2. Classifications: Taxonomy occupies a very important place in the field of comparative
government and politics on account of this fact that it facilitates the making of broad general
judgements as to the characteristics of a very-complex phenomenon. The work of theory-
building and testing conclusions becomes easier when a student of comparative politics draws
tables and charts to categorise different political systems on the basis of division of powers
(between federal and unitary systems), or relationship between the executive and legislative
departments (between parliamentary and presidential systems), or liberties of the people
(between democratic and totalitarian systems), etc. What is especially noticeable at this stage is
that a student of comparative government and politics widens his scope of study so as to make
typological illustrations on the basis of the ‘units of lesser scope’ that helps him in presenting
a better and more plausible explanation of the varieties of political phenomena.

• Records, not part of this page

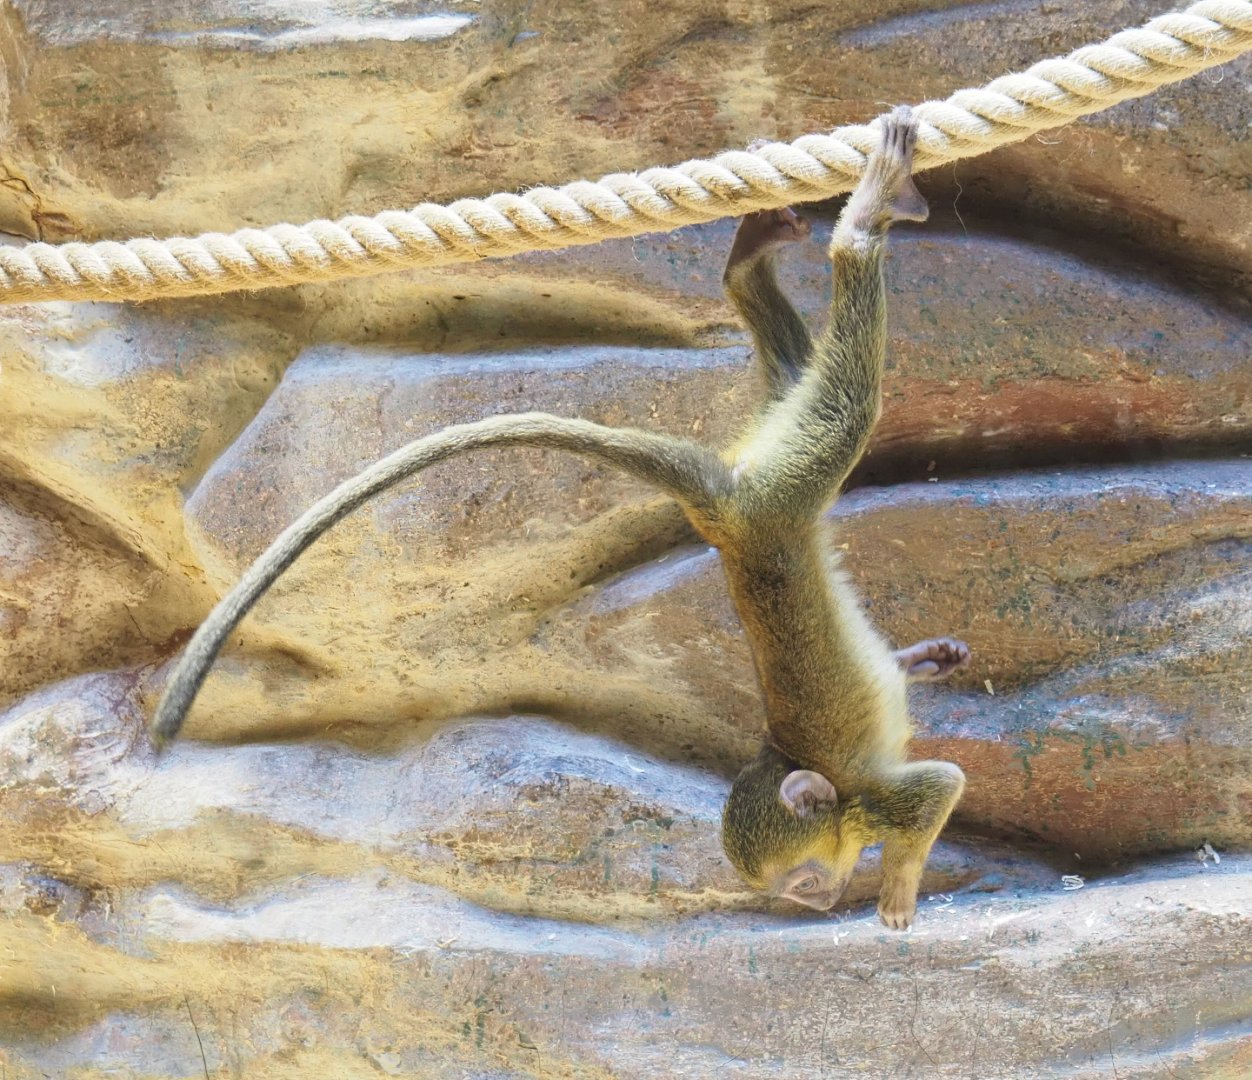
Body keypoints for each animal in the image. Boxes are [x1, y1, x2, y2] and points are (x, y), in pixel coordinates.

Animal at [151, 106, 968, 929]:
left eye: (800, 882)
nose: (821, 900)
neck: (808, 778)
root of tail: (724, 510)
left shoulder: (871, 803)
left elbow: (942, 786)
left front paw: (898, 890)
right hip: (773, 479)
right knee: (801, 379)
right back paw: (751, 269)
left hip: (781, 488)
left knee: (843, 405)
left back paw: (859, 227)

Realising that
the problem of presenting a classification of modern political systems is to establish categories
that ‘are neither so numerous as to make comparisons impossible, nor so few as to make
contrasts impossible.” Finer, in his own way, says: “What differentiate one system of government
from another are: (a) how far the mass of the public are involved in or excluded from this
governing process – this is the participation-exclusion dimension; (b) how far the mass of the
public obey their rules out of commitment or how far out of fear – what may be called the
coercion-persuasion dimension; and (c) how far the arrangements are designed to cause the
rulers to reflect the actual and current values of the mass of the public or how far they may
disregard these for the sake of continuity and future values – what may be called the order -
representativeness dimension.”
3. Hypothesis Formulation and Testing: The work of making comparisons should be done in a
way that hypotheses are formulated and then tested so that the requirement of verifiability and
applicability is fulfilled. By taking political system as the basic unit of his study, a student of
comparative politics is necessarily concerned with the question as to how political systems
operate. What determines the degree of support which the system will receive and extract from
the populace, whether in the form of voting, tax paying or personal service in times of crisis?
What determines the degree of institutional stability within the system? What determines the
capacity of the system to produce effective leadership to meet the needs of all times? An
answer to such important questions has to be sought and offered by a serious student of this
subject in a way that the general theory and tested generalisations are brought together into a
‘self-contained, internally consistent, but empirically sound body of knowledge.’